Copy the data that follows exactly, and include none of its images.

──────── Source records

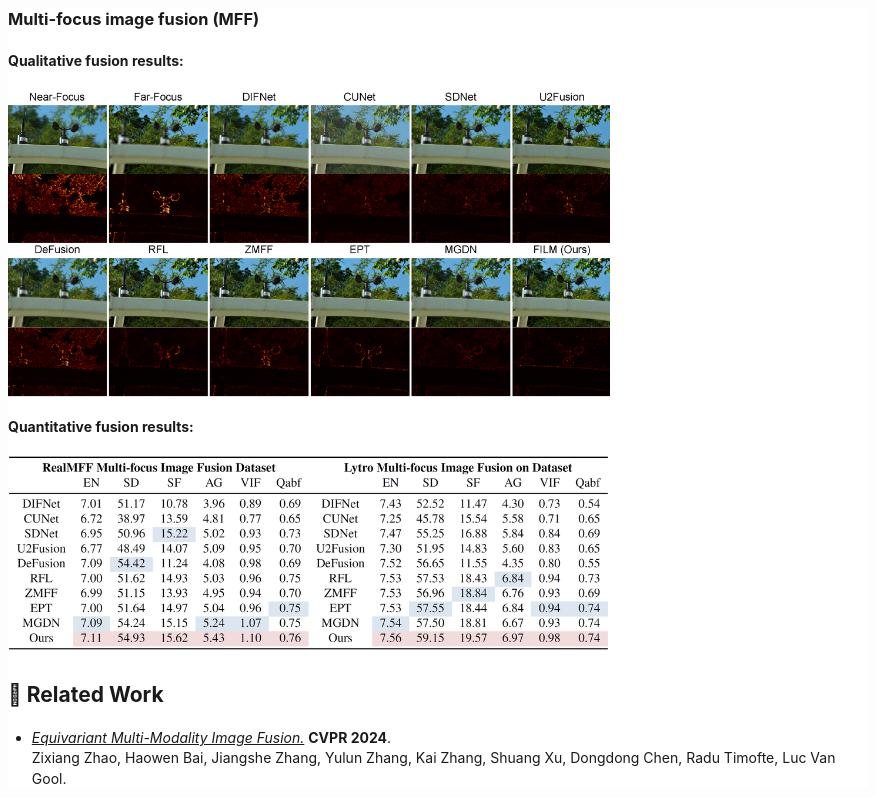 
### Multi-focus image fusion (MFF)

#### Qualitative fusion results:
<img src="images\RealMFF_126.png" width="70%" align=center />

#### Quantitative fusion results:
<img src="images\R4.png" width="70%" align=center />


## 📖 Related Work

- [*Equivariant Multi-Modality Image Fusion.*](https://arxiv.org/abs/2305.11443) **CVPR 2024**.    
Zixiang Zhao, Haowen Bai, Jiangshe Zhang, Yulun Zhang, Kai Zhang, Shuang Xu, Dongdong Chen, Radu Timofte, Luc Van Gool.

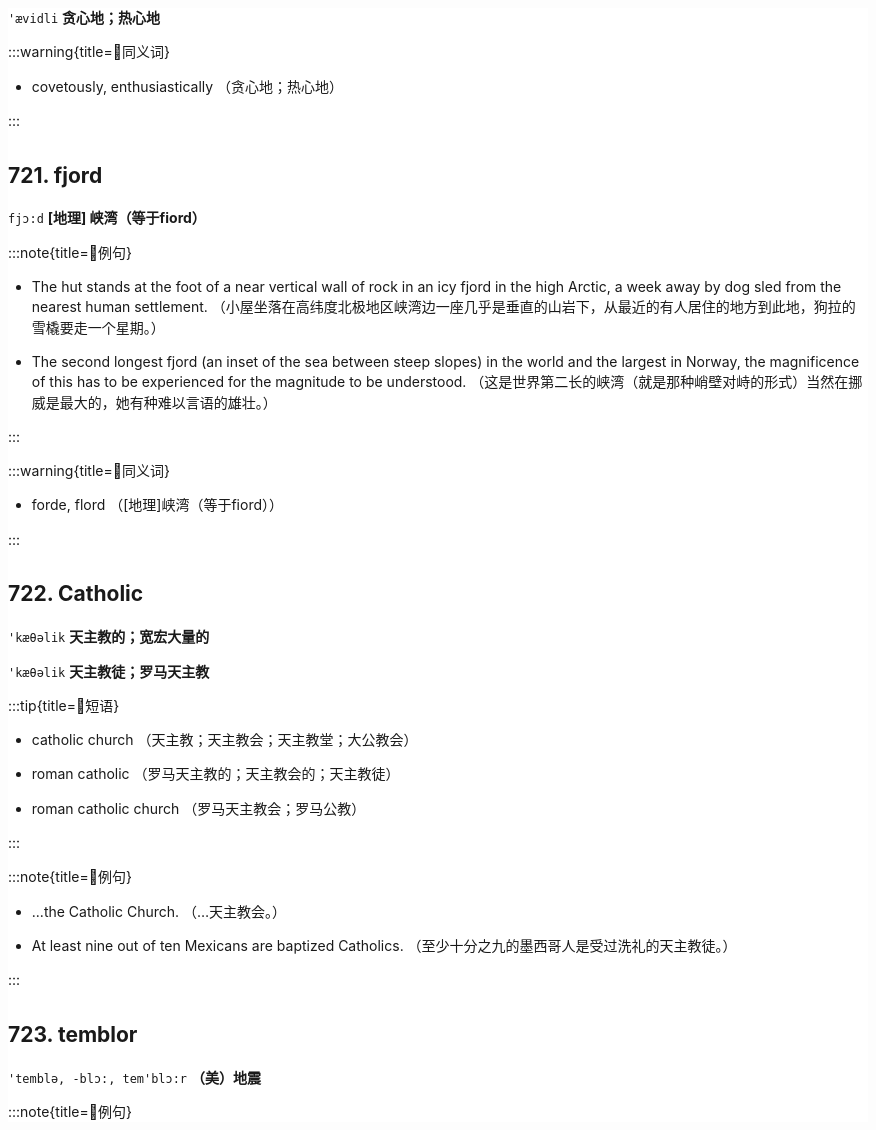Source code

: `'ævidli`  **贪心地；热心地**

:::warning{title=🤔同义词}

- covetously, enthusiastically （贪心地；热心地）

:::


## 721. fjord

`fjɔ:d`  **[地理] 峡湾（等于fiord）**

:::note{title=🎤例句}

- The hut stands at the foot of a near vertical wall of rock in an icy fjord in the high Arctic, a week away by dog sled from the nearest human settlement. （小屋坐落在高纬度北极地区峡湾边一座几乎是垂直的山岩下，从最近的有人居住的地方到此地，狗拉的雪橇要走一个星期。）

- The second longest fjord (an inset of the sea between steep slopes) in the world and the largest in Norway, the magnificence of this has to be experienced for the magnitude to be understood. （这是世界第二长的峡湾（就是那种峭壁对峙的形式）当然在挪威是最大的，她有种难以言语的雄壮。）

:::

:::warning{title=🤔同义词}

- forde, flord （[地理]峡湾（等于fiord））

:::


## 722. Catholic

`'kæθəlik`  **天主教的；宽宏大量的**

`'kæθəlik`  **天主教徒；罗马天主教**

:::tip{title=🤩短语}

- catholic church （天主教；天主教会；天主教堂；大公教会）

- roman catholic （罗马天主教的；天主教会的；天主教徒）

- roman catholic church （罗马天主教会；罗马公教）

:::

:::note{title=🎤例句}

- ...the Catholic Church. （…天主教会。）

- At least nine out of ten Mexicans are baptized Catholics. （至少十分之九的墨西哥人是受过洗礼的天主教徒。）

:::

## 723. temblor

`'temblə, -blɔ:, tem'blɔ:r`  **（美）地震**

:::note{title=🎤例句}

────────────────

Task response >>
### Multi-focus image fusion (MFF)

#### Qualitative fusion results:
<img src="images\RealMFF_126.png" width="70%" align=center />

#### Quantitative fusion results:
<img src="images\R4.png" width="70%" align=center />


## 📖 Related Work

- [*Equivariant Multi-Modality Image Fusion.*](https://arxiv.org/abs/2305.11443) **CVPR 2024**.    
Zixiang Zhao, Haowen Bai, Jiangshe Zhang, Yulun Zhang, Kai Zhang, Shuang Xu, Dongdong Chen, Radu Timofte, Luc Van Gool.

Source code

: `'ævidli`  **贪心地；热心地**

:::warning{title=🤔同义词}

- covetously, enthusiastically （贪心地；热心地）

:::


## 721. fjord

`fjɔ:d`  **[地理] 峡湾（等于fiord）**

:::note{title=🎤例句}

- The hut stands at the foot of a near vertical wall of rock in an icy fjord in the high Arctic, a week away by dog sled from the nearest human settlement. （小屋坐落在高纬度北极地区峡湾边一座几乎是垂直的山岩下，从最近的有人居住的地方到此地，狗拉的雪橇要走一个星期。）

- The second longest fjord (an inset of the sea between steep slopes) in the world and the largest in Norway, the magnificence of this has to be experienced for the magnitude to be understood. （这是世界第二长的峡湾（就是那种峭壁对峙的形式）当然在挪威是最大的，她有种难以言语的雄壮。）

:::

:::warning{title=🤔同义词}

- forde, flord （[地理]峡湾（等于fiord））

:::


## 722. Catholic

`'kæθəlik`  **天主教的；宽宏大量的**

`'kæθəlik`  **天主教徒；罗马天主教**

:::tip{title=🤩短语}

- catholic church （天主教；天主教会；天主教堂；大公教会）

- roman catholic （罗马天主教的；天主教会的；天主教徒）

- roman catholic church （罗马天主教会；罗马公教）

:::

:::note{title=🎤例句}

- ...the Catholic Church. （…天主教会。）

- At least nine out of ten Mexicans are baptized Catholics. （至少十分之九的墨西哥人是受过洗礼的天主教徒。）

:::

## 723. temblor

`'temblə, -blɔ:, tem'blɔ:r`  **（美）地震**

:::note{title=🎤例句}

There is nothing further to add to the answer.